Tuesday, March 26, 2013

Geographically Speaking

The small and somewhat bizarre selection of non fiction picture books in this area continues to baffle me. There are popular books about the birds of each state and the states as a circus train but there are no outstanding books that tell you what kids really need and want to know.

What would qualify under the want to and need to know category? Well, at first glance practically anything since the majority of kids seem to know next to nothing about geography. Last year I had to threaten a bunch of kids with extra homework if they yelled out, “London” just one more time in response to a question I asked that started with “What country?”

 And yet it’s a subject that in one form or another appeals to many, many kids. For the fact obsessed among us, who love to shout out the name of the biggest state and the lucky travelers who yearn to talk about where they have been and what they ate there.

Given half a chance, many kids also like to mull over an interesting map. Maps are everywhere and with a little nudging they can really appreciate them. They also love to draw them: maps of their bedroom, their neighborhood, and their brains.

What kinds of questions might a valuable geography related book answer? These are some things kids have asked me (for which I’d love some good answers): What’s a state anyway? How did it get to be that shape? What happens in the capital city? What makes this state different than other states and why would I want to visit?

The fact that I recently found a coloring book for 25 cents that does a better job of this than most of the books I’ve searched out in the library speaks volumes about this situation. (The coloring book is called Our United States of America. Coloring and Activity Book and it’s not half bad in terms of giving each state a fact or two and a personality).

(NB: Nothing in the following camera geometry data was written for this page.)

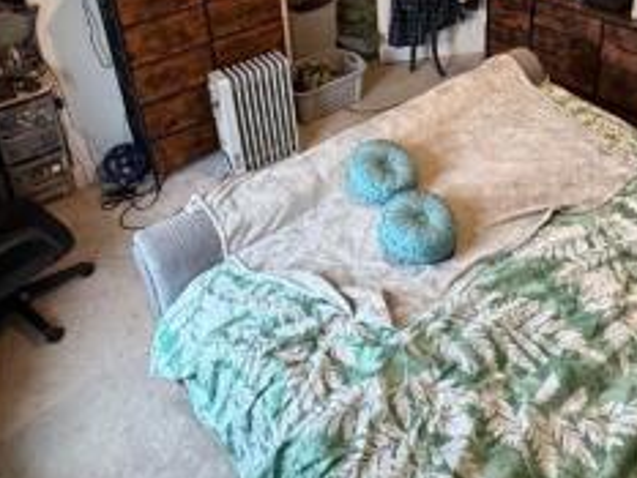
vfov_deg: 37.7
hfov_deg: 52.3
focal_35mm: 35
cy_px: 37
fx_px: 644
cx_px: 373
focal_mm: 2.22
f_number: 2.2
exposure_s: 1/50
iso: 640
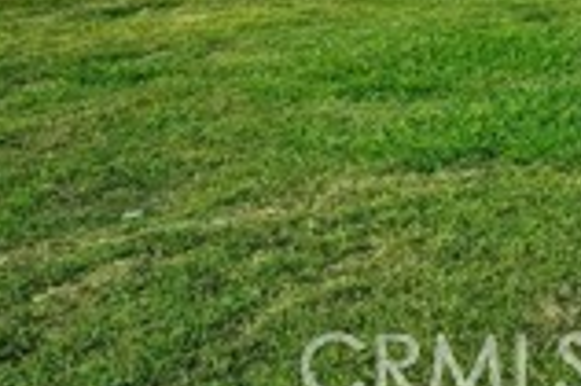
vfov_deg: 16.4
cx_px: 1030
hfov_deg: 21.3
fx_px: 1048
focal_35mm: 65
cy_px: -364
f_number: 8
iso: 400
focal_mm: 16
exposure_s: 1/100
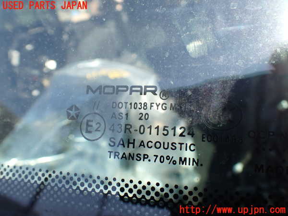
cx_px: 144
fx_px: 250
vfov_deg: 46.8
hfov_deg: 60.0
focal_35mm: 30
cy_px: 108
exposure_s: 1/320
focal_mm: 5.4
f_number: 3.2
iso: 100
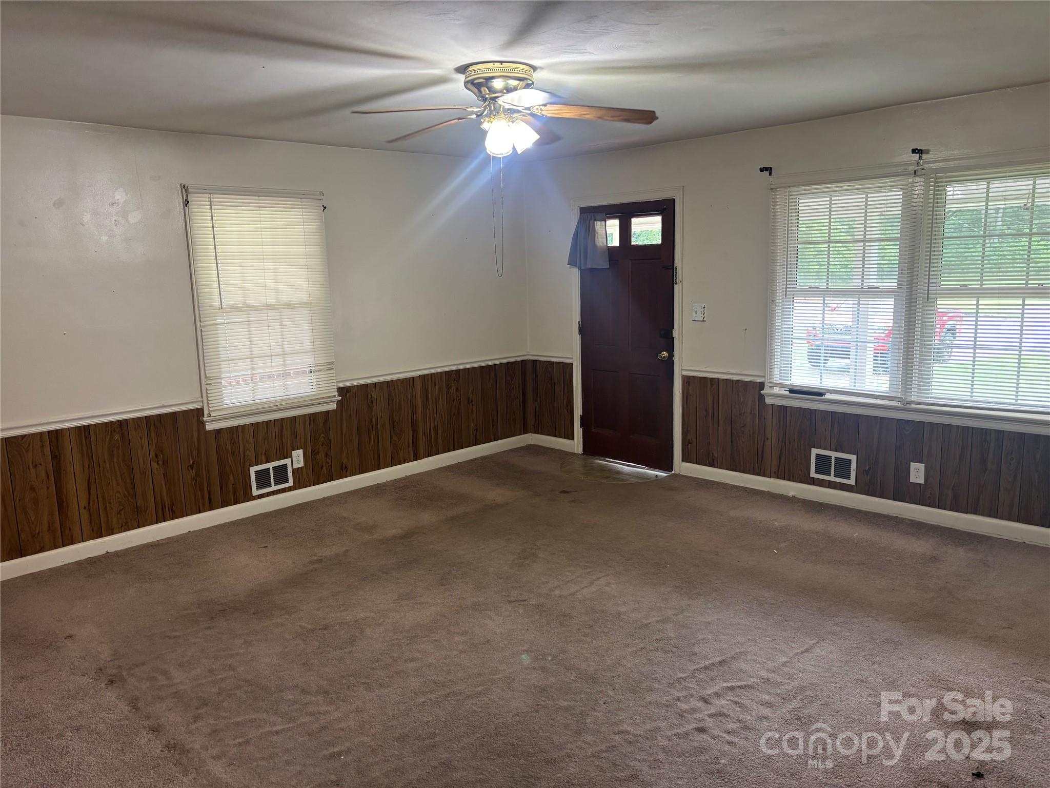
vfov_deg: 53.1
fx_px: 789
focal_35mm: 26
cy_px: 394
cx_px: 525
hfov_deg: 67.3
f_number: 1.6
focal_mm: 5.96
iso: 160
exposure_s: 1/60
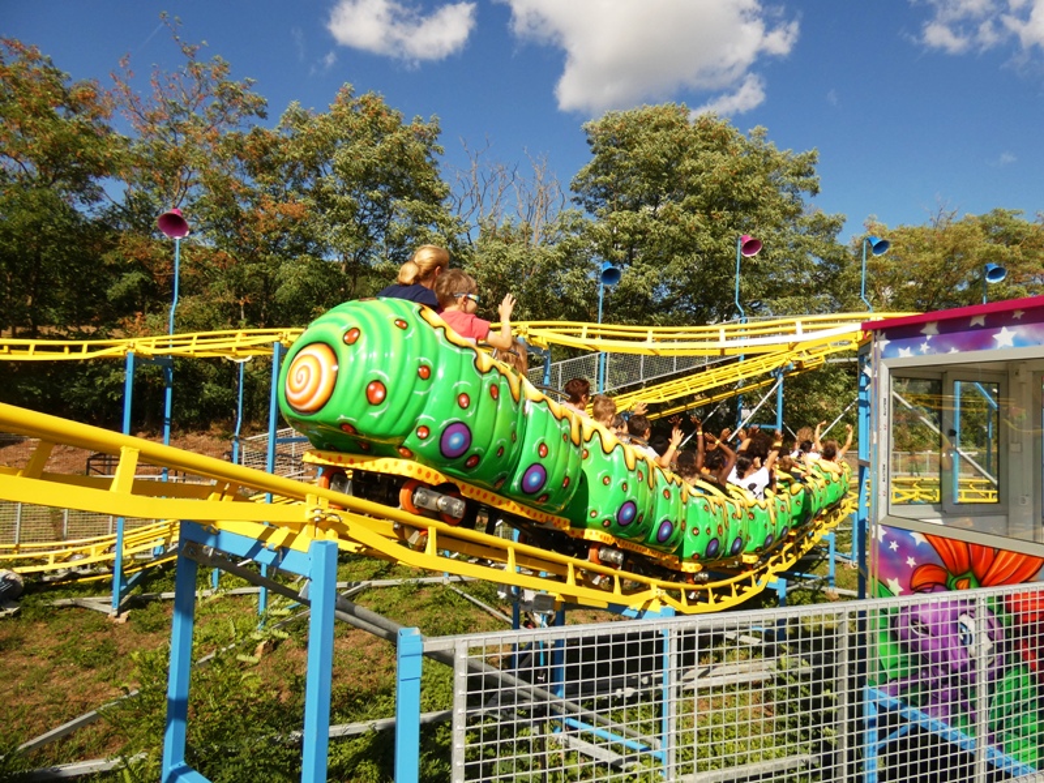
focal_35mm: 20
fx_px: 603
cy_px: 392
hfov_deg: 81.7
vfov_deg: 66.0
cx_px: 522
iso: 80
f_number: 2.8
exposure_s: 1/1600
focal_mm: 3.6
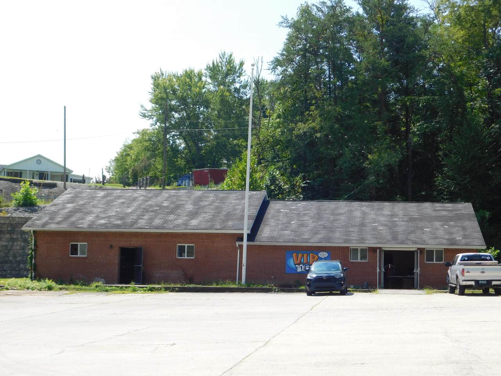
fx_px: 1028
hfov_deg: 27.4
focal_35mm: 71
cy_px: 188
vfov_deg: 20.7
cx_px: 250
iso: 125
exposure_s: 1/500
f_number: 4.3
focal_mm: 12.6
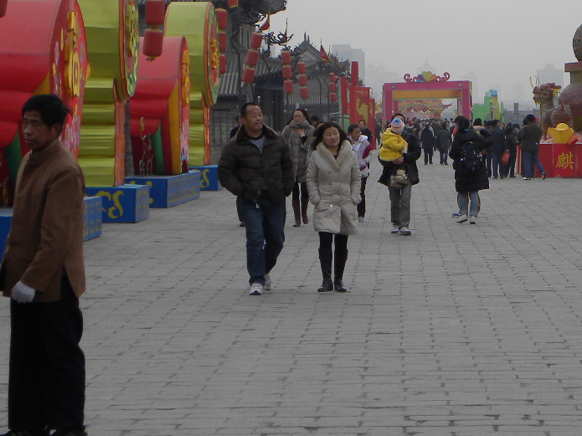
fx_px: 2555
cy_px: 78
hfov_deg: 12.9
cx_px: 490
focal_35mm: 152
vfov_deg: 9.7
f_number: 3.5
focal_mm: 11.8
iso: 64
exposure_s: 1/136
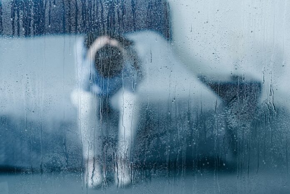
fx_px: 1048
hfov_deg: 15.8
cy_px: 97
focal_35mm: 130
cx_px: 145
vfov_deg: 10.6
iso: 320
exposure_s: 1/200
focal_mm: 130
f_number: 5.6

I’ve spent an inordinate amount of time trying to find some good books about maps and states and other interesting aspects of geography for the under 12 crowd. I’m still sorting through but I’ve started to build a very small collection of useful material. But I’m still not satisfied and I don’t think kids are either. 


Rosalyn Schanzer said...

This is a great idea, Linda. I put illuminated maps in practically every one of my own books about history, and kids really latch onto them big time. Maps go a very long way toward putting stories from history in context. And besides, they are fun to look at.

Anonymous said...

So true! My fourth grader is completing a unit memorizing the states and capitals. How boring and sad! They have not been taught anything unique or interesting about the states, beyond the list of names and a blank outline of the states.

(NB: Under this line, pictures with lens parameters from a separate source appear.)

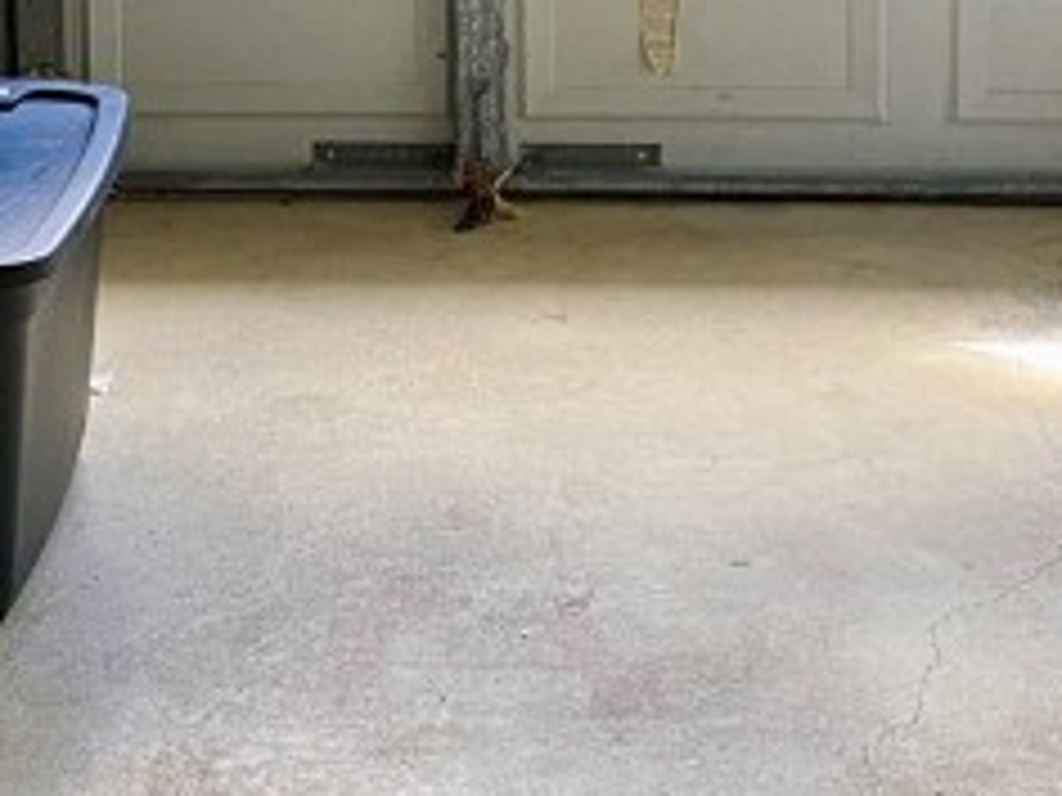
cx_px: 675
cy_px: -189
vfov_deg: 12.7
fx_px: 3467
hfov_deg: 17.4
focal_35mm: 113
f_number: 1.8
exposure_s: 1/76
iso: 125
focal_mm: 4.25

Ten states at a time, they regurgitate the data on a quiz. Makes me yearn to homeschool!

Unknown said...

Interesting observation, Linda. Two books in my geography series, This Place Is Cold (Alaska) and This Place is Wet (Amazon Rain Forest) have been reissued this winter/spring. Maybe the dearth of material is why my publisher decided to do this.

Sandy Brehl said...

Had to chime in about Vicki's series "This Place Is"- They are superb across many age levels and offer many coss-use benefits: excellent mentor text for second person voice, integrated content about science, ecology, cultures, geography, climate. Best of all, kids LOVE them.

Geo Librarian said...

AMEN! As a geography lover, I'd have to agree with this article hands down. There isn't as much in this area that truly appeals to kids. Hmmm. Maybe I'll have to write some someday.

Alicia said...

As a geographer by training and former teacher, I loved your post. I am constantly writing nonfiction articles about geography for kids -- things like School Lunches Around the World in Kiki magazine, etc. If only I could find a like-minded publisher to share some of my geography-related kids' book manuscripts with, I'd be thrilled. Kids actually love geography but don't get enough exposure to it. Let's keep exploring!

Unknown said...

My picture book Celebrate the 50 States has been in print for quite a while, which must mean something these days! It has brief portraits of each state plus D.C. and U.S. territories with maps, state bird and flower, distinctive facts about each state, and a trivia question that's answered in the back. Just FYI!